Spike Lee’s OLDBOY is a remake of the 2003 South Korean cult film of the same name. Lee creates an intense mystery thriller filled with sex and violence and lots of afflictive emotional states for its characters. Some may judge the film as just another action flick with a motive to make money; what my film professor used to refer to as a junk food movie. But OLDBOY is no junk food movie. It may seem tasteless on the surface, but the flavor runs deep.

The story begins when drunken advertising executive Joe Doucett, expertly portrayed by Josh Brolin, hits on a big client’s girlfriend and loses the deal he just closed. Joe continues his bender, ends up being knocked out and wakes up in a hotel room with no way out. His captors keep him alive by pushing food under the door and we watch him transform into a vengeful killer as he spends 20 years in the room before he is released.

Out from his prison he almost immediately meets compassionate Marie Sebastian, played beautifully by Elizabeth Olsen, who allows us to fall in love with Marie from the get go. I’m not going to say much more about the plot, you have to watch the film to see what happens. It is full of twists and turns and worth paying attention to.

Packed with motives for revenge the story plays out powerful messages. It tells us how brutal the impact of our words can be. Something carelessly spoken can come back to haunt us big time. The film tells us about judging others. We’re quick to develop our arrogant opinions about the actions of others, but if we take time to look we can see that given the same circumstances, the exact thoughts and beliefs, we would do just what the other person does. The story speaks of anger and what indulging anger can do, how we build worlds around anger and go to war destroying ourselves, and others around us.

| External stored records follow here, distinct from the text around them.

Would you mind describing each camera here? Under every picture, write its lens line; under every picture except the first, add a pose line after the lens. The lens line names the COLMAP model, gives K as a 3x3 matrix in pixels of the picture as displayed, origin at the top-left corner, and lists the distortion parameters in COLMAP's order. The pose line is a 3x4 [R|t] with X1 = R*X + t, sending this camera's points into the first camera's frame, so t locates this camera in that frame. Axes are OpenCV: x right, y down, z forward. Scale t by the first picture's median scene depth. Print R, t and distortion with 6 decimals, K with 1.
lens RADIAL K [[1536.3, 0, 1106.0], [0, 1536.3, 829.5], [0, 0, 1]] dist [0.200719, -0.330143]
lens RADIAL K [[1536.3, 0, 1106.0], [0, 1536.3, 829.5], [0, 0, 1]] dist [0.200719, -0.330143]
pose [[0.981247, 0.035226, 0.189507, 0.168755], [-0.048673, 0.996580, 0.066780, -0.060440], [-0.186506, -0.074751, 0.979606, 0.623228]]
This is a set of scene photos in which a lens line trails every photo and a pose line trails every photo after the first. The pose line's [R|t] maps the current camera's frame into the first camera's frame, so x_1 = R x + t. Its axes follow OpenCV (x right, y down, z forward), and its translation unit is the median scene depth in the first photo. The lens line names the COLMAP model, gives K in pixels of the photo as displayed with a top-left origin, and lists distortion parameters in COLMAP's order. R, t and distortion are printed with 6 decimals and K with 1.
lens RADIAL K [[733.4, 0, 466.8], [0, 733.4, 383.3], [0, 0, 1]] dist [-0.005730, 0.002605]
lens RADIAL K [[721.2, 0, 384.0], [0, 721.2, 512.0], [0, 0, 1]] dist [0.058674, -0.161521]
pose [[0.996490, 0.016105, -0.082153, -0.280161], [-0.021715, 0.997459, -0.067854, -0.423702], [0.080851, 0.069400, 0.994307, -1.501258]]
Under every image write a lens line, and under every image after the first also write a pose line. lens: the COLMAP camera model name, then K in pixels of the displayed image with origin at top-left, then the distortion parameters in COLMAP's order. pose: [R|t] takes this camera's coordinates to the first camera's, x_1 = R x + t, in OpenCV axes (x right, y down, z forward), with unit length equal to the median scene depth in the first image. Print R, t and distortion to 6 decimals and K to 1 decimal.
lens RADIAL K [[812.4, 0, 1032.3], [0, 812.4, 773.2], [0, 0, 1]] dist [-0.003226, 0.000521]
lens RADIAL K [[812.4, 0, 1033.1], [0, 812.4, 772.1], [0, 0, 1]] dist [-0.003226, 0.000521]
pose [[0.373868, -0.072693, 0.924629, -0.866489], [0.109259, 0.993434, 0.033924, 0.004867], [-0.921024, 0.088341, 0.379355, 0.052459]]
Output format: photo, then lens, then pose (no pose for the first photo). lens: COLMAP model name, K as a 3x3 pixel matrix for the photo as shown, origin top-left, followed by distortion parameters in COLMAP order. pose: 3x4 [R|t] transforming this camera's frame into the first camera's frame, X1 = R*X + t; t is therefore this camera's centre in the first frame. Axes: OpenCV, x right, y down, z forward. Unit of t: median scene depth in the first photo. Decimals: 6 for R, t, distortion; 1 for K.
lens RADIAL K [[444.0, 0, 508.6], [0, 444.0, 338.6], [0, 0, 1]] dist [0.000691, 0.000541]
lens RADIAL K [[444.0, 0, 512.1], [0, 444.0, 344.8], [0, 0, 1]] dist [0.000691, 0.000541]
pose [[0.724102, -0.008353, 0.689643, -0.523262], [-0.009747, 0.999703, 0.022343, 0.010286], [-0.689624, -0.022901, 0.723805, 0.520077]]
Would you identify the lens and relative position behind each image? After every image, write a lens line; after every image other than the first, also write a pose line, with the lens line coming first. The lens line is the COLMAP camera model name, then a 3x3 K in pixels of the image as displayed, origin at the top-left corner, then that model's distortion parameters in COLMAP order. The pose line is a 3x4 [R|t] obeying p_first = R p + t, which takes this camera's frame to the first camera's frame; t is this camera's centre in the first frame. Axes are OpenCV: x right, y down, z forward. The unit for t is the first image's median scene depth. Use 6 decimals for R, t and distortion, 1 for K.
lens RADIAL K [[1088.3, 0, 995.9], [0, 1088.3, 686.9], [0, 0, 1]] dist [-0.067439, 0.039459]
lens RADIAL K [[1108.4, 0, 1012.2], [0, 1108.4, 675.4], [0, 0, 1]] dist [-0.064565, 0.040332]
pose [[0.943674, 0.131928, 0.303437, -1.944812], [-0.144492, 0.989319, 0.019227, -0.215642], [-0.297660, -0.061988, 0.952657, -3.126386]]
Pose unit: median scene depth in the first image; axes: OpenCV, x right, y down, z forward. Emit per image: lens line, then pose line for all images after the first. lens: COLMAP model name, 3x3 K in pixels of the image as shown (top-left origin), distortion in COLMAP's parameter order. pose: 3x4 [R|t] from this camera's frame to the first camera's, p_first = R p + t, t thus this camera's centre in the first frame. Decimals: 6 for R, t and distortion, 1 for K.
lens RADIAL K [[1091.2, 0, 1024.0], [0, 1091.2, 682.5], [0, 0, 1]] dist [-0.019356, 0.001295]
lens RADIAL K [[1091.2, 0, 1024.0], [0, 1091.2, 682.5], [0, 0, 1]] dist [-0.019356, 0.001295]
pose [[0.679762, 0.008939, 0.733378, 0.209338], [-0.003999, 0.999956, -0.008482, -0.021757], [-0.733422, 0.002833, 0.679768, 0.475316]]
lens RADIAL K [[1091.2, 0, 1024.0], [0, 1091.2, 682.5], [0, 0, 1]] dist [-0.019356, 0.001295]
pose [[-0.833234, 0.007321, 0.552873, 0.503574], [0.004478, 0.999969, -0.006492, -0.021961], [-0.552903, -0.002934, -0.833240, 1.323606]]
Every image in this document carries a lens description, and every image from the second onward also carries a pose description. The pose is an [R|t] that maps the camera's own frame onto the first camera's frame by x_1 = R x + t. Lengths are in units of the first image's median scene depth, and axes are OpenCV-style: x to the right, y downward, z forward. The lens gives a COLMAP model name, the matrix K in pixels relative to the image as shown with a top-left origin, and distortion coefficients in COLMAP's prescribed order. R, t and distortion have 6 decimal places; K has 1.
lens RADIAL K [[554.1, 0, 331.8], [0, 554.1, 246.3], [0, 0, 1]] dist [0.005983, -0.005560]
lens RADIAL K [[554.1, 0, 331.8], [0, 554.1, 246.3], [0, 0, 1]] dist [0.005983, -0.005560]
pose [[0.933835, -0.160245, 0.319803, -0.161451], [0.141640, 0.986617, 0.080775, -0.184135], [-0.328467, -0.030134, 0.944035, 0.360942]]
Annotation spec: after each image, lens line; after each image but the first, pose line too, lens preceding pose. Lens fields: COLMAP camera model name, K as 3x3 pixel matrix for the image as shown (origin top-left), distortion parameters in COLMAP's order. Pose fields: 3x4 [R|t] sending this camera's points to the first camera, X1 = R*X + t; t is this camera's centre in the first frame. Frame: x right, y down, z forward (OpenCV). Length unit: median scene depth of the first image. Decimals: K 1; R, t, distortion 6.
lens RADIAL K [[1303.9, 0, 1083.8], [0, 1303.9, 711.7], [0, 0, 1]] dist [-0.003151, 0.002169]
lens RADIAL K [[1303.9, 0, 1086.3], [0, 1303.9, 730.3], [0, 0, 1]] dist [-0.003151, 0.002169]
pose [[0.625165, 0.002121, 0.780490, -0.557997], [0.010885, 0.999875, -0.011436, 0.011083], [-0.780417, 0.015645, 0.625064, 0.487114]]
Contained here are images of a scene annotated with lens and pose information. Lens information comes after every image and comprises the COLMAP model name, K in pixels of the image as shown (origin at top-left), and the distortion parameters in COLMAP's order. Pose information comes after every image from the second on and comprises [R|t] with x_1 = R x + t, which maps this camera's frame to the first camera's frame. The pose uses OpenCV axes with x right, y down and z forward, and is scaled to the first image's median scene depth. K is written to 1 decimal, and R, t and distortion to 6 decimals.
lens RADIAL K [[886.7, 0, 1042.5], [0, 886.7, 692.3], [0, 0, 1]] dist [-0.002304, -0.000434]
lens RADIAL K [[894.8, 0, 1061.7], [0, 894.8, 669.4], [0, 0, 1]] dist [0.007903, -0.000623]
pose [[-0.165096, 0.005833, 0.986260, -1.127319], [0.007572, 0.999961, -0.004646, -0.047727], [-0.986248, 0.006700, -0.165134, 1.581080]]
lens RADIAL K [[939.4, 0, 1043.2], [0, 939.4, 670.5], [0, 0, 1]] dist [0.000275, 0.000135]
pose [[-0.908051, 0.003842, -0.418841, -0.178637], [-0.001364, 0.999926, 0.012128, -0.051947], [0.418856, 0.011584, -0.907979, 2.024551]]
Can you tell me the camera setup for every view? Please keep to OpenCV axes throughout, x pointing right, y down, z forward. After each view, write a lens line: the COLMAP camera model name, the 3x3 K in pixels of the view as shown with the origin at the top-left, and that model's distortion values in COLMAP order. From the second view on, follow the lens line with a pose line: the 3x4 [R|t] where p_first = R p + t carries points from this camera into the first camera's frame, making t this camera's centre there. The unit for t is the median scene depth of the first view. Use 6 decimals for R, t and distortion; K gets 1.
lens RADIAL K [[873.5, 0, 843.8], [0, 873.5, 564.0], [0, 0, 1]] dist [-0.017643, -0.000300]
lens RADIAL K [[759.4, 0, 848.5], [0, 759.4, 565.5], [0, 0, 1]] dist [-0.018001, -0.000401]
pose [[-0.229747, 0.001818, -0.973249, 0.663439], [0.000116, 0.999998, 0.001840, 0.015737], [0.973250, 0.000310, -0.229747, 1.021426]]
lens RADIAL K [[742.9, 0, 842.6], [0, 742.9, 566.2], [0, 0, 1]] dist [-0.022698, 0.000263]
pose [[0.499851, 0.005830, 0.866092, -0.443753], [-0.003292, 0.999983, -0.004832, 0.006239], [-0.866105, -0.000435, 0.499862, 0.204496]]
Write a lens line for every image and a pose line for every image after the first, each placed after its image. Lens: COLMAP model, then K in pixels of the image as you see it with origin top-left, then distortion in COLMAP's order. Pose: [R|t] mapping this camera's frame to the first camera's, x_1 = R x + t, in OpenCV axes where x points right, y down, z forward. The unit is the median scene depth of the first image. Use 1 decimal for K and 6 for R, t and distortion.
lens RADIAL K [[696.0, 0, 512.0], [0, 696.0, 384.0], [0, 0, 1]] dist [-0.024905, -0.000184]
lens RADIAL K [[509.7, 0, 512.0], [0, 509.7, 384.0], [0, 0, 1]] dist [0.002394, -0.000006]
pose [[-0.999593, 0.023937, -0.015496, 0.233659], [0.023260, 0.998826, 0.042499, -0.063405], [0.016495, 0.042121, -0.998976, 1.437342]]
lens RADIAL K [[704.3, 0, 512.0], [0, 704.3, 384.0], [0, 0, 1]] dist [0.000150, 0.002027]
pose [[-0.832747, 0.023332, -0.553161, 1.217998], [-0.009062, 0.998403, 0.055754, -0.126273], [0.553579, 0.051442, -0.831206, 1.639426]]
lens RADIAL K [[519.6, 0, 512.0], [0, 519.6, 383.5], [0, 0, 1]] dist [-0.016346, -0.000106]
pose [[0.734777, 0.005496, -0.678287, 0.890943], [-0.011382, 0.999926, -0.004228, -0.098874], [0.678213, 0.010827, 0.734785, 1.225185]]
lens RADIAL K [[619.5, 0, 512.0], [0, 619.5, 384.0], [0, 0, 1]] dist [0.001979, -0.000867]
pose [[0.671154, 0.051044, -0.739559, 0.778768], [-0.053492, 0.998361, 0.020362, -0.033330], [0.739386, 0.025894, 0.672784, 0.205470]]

This movie is definitely worth seeing. It is violent for sure. I had to cover my eyes a few times to reduce the impact of the gore. But it is well shot using expressionist technique, cast with precision and powerfully thought provoking. It doesn’t let us off the hook for unkindness, we are locked up for that, but compassion has a different outcome. For opening our hearts we get what we yearn for, that wish fulfilling gem.